Updated: Nov 3, 2020


So many of us have been plunged into a new role of leading or coordinating people working at home while adjusting to working from home ourselves. Before the Coronavirus crisis, you may have been used to working and meeting at your office. And you didn’t have time to plan a smooth transition and adopt the best tools and processes to make it easier. But now you’ve been doing it for several weeks. You may have adopted new tools or company apps for group communication and accountability and added in your ad hoc ideas and unique touches that express your own style and team culture. The new mix of practices and tools may be working well, but you may find that the work isn’t flowing as well as you had hoped and that some players you count on aren’t adapting as well as others.


Pat yourself on the back for making this huge shift And feel connected to a world of other leaders struggling through a similar set of challenges in their own parallel universes. Because of the nature of this shift—in the face of a crisis—many co-workers and leaders are experiencing trauma and don’t even realize it, so you can expect the unexpected. You and others may also have the challenges of childcare and homeschooling and the need to support your spouse or partner also working from home. You are doing it. Somehow. And that deserves acknowledgement!


Honor your own style while adding in a steady rhythm people can count on All eyes are on you, because you are the one everyone is looking to for answers, consistency and a sense of the future from you. You have to do what’s necessary to fuel your personal ability to provide those things, day to day and week to week.

DATA FOR ANALYSIS:
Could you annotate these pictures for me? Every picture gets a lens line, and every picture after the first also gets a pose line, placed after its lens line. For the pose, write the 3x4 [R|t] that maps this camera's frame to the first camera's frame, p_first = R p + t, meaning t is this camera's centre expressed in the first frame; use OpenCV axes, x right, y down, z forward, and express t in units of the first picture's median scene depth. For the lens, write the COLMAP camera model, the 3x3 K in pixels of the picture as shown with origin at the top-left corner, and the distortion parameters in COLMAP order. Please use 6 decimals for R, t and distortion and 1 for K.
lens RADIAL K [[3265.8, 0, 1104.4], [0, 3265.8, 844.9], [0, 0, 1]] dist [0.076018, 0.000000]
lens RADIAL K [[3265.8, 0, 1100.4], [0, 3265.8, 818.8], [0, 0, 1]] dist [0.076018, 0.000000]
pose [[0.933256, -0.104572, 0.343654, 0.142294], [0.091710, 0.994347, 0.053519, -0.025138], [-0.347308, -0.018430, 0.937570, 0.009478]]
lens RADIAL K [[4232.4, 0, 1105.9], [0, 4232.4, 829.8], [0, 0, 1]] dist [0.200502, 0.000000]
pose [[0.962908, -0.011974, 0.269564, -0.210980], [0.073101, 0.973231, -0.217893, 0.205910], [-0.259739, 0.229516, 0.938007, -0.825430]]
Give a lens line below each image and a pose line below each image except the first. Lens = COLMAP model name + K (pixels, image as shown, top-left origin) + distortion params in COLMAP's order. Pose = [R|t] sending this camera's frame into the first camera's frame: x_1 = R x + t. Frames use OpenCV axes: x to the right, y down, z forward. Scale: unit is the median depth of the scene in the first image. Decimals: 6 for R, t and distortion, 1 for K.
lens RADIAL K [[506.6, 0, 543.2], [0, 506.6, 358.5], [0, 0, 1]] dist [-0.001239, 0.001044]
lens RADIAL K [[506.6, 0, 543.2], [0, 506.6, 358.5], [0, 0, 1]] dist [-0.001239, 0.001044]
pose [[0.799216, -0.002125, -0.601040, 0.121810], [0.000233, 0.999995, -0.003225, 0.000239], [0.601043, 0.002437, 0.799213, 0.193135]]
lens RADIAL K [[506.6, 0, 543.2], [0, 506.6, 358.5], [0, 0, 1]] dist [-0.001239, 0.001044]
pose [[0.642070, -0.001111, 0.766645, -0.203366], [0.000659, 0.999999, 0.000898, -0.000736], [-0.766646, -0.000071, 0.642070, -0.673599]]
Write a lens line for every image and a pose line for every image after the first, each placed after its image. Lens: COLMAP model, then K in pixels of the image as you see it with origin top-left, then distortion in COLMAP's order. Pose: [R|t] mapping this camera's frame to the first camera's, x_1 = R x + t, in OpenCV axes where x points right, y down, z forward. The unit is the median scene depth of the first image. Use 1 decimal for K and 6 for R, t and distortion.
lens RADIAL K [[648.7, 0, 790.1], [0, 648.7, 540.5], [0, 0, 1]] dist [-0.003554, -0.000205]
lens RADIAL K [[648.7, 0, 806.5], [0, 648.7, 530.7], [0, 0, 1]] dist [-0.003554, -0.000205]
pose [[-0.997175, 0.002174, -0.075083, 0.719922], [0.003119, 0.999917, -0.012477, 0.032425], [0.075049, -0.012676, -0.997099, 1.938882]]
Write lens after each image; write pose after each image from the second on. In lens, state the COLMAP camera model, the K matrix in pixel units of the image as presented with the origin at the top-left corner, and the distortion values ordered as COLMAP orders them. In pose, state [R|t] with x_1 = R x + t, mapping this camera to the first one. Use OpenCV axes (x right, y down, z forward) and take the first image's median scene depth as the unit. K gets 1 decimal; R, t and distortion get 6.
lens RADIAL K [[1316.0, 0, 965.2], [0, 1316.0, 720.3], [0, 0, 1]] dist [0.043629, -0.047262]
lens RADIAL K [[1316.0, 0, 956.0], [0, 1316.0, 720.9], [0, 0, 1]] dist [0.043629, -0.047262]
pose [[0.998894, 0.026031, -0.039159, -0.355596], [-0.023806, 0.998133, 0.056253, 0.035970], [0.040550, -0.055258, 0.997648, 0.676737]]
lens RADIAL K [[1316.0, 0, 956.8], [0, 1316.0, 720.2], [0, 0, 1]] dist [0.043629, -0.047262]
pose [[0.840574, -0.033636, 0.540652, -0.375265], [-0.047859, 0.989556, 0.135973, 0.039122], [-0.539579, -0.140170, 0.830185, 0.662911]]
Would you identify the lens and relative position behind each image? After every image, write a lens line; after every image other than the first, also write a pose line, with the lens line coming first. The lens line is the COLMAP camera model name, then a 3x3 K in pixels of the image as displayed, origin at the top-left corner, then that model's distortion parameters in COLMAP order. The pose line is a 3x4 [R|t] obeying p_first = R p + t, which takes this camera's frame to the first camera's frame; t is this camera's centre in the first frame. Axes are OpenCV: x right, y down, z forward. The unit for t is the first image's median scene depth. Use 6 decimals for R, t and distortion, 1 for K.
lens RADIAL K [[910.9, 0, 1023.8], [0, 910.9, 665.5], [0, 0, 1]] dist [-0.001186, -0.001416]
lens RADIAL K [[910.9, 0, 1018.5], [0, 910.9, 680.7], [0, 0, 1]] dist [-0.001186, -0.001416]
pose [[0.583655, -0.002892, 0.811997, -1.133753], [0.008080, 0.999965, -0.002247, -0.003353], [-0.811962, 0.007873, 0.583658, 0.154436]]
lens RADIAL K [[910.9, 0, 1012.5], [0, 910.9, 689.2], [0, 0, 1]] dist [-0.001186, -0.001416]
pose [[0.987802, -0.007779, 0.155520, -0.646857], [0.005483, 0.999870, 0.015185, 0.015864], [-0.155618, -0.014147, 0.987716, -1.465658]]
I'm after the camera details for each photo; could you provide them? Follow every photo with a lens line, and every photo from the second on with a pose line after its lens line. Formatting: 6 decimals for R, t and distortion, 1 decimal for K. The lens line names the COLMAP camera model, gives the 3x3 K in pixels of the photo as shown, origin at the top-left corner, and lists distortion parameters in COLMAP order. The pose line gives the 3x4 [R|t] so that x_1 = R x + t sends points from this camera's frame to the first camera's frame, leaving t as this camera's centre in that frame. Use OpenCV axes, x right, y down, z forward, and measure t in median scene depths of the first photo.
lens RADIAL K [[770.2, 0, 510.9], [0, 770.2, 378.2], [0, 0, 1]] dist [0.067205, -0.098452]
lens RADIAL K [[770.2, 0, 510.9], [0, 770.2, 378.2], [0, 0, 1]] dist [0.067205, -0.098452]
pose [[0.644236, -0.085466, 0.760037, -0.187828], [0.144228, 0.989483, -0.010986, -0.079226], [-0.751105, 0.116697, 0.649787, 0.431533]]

WORK TO BE COMPLETED:
Can you condense the paragraph beginning "So many of us have been plunged" in the excerpt on leading remote teams into a short bulleted list that keeps its main facts?

ANSWER TO THE PROBLEM:
- Many people have suddenly had to lead or coordinate others working at home while adjusting to working from home themselves.
- Before the Coronavirus crisis, you may have worked and met at your office, and there was no time to plan a smooth transition or adopt the best tools and processes.
- After several weeks, you may have adopted new tools or company apps for group communication and accountability. You may also have added your own ad hoc ideas and touches that reflect your style and team culture.
- The new mix may be working well, but the work may not flow as well as hoped, and some people you count on may be adapting less well than others.